In Babylonien wurden die Ziegel allgemein in Öfen getrocknet und gewöhnlich für Stadtmauern sowie für Wände und Böden von Palästen verwendet. Manchmal wurden sonnengetrocknete Ziegel für die Innenmauern gebraucht; für dicke Mauern legte man sie abwechselnd mit gebrannten Ziegeln in Schichten. In Ägypten, Assyrien und Palästina wurden die Ziegel meist in der Sonne getrocknet. Die Qualität gebrannter Ziegel ist besser als die der sonnengetrockneten, die sich in Flutwassern auflösen und in der starken Sommerhitze ausdörren können. Allerdings haben sich sonnengetrocknete Ziegel in bestimmten Fällen als sehr haltbar erwiesen, wie z. B. die Ziegel in Ezjon-Geber, die über Jahrhunderte erhalten geblieben sind. (Siehe BRENNOFEN.)
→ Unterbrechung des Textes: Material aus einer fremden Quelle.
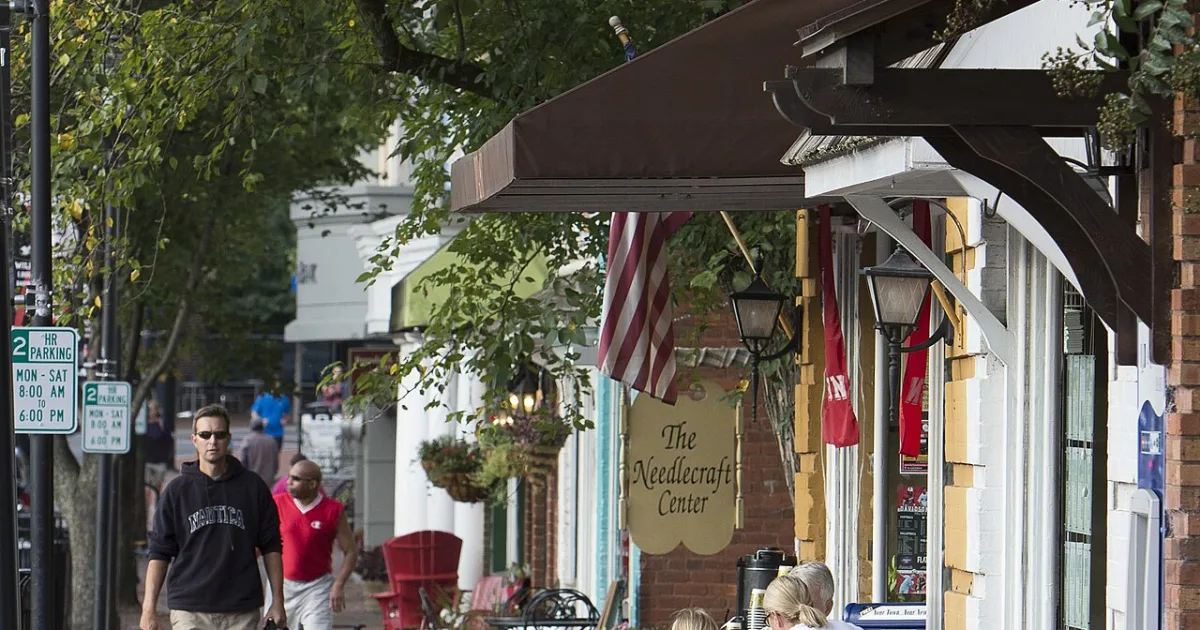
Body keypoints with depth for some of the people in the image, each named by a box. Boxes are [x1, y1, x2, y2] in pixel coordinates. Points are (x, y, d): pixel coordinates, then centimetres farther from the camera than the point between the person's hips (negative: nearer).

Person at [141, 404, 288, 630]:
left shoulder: (253, 488, 7)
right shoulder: (176, 491, 5)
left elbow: (271, 547, 11)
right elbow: (159, 553, 4)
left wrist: (277, 601, 5)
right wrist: (149, 608, -5)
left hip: (242, 611, 1)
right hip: (190, 611, -1)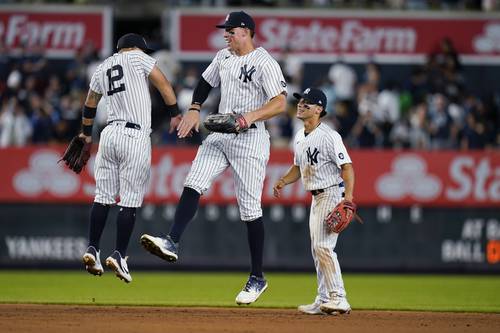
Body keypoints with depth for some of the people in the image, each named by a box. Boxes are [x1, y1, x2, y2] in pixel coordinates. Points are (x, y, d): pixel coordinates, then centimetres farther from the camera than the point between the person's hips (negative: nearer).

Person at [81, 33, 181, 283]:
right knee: (130, 200, -4)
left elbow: (90, 103, 32)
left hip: (109, 135, 5)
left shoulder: (102, 68, 20)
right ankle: (119, 255, -9)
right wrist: (175, 114, 4)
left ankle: (92, 249, 4)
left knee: (103, 196, 9)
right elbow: (163, 84, -4)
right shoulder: (138, 57, 3)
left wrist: (86, 133, 46)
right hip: (135, 136, -5)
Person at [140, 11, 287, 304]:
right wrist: (194, 110, 10)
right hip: (220, 135, 7)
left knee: (250, 208, -4)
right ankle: (172, 243, -24)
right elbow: (206, 83, 26)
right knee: (193, 184, -13)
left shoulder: (264, 63, -11)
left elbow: (280, 103, -19)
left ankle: (258, 278, 4)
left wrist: (251, 116, -34)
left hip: (250, 138, -7)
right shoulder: (223, 57, 12)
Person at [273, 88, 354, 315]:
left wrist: (348, 196, -31)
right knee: (317, 249, 11)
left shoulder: (329, 137, -17)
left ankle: (338, 298, -21)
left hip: (332, 193, -10)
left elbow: (347, 167, -21)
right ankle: (323, 301, 18)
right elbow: (298, 167, 23)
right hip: (316, 197, 10)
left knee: (323, 245, -19)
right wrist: (283, 181, 4)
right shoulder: (299, 138, 11)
Dass die genaue Lage gewisser Städte des Altertums jahrhundertelang unentdeckt blieb, ist auf die ausgiebige Verwendung sonnengetrockneter Ziegelsteine zurückzuführen. Aus den zerbröckelten Ziegeln früherer Städte bildeten sich Erdhügel, die sich in ihrer Beschaffenheit kaum von dem sie umgebenden Boden unterscheiden. In Palästina und Syrien bergen solche Hügel oft die Ruinen mehrerer Städte.
Ziegel gab es in verschiedenen Größen und Formen. In Ägypten waren quadratische Ziegel üblich, und keilförmige Ziegel wurden für den Bau von Bogen benutzt. Ägyptische Ziegel waren etwa 36 bis 51 cm lang, 15 bis 23 cm breit und 10 bis 18 cm dick. In Babylonien hat man quadratische, rechteckige, dreieckige und keilförmige Ziegel gefunden. Die Ziegel aus späteren Perioden, wie aus der Zeit Nebukadnezars, waren jedoch gewöhnlich quadratisch – sie hatten etwa 30 cm Seitenlänge.
Die Bemerkung Jesajas, dass Israel zu seiner Zeit auf den Ziegelsteinen räucherte, bezieht sich vielleicht auf das Steinpflaster des Ortes, wo die Opfer dargebracht wurden, oder auf Dachziegel (Jes 65:3).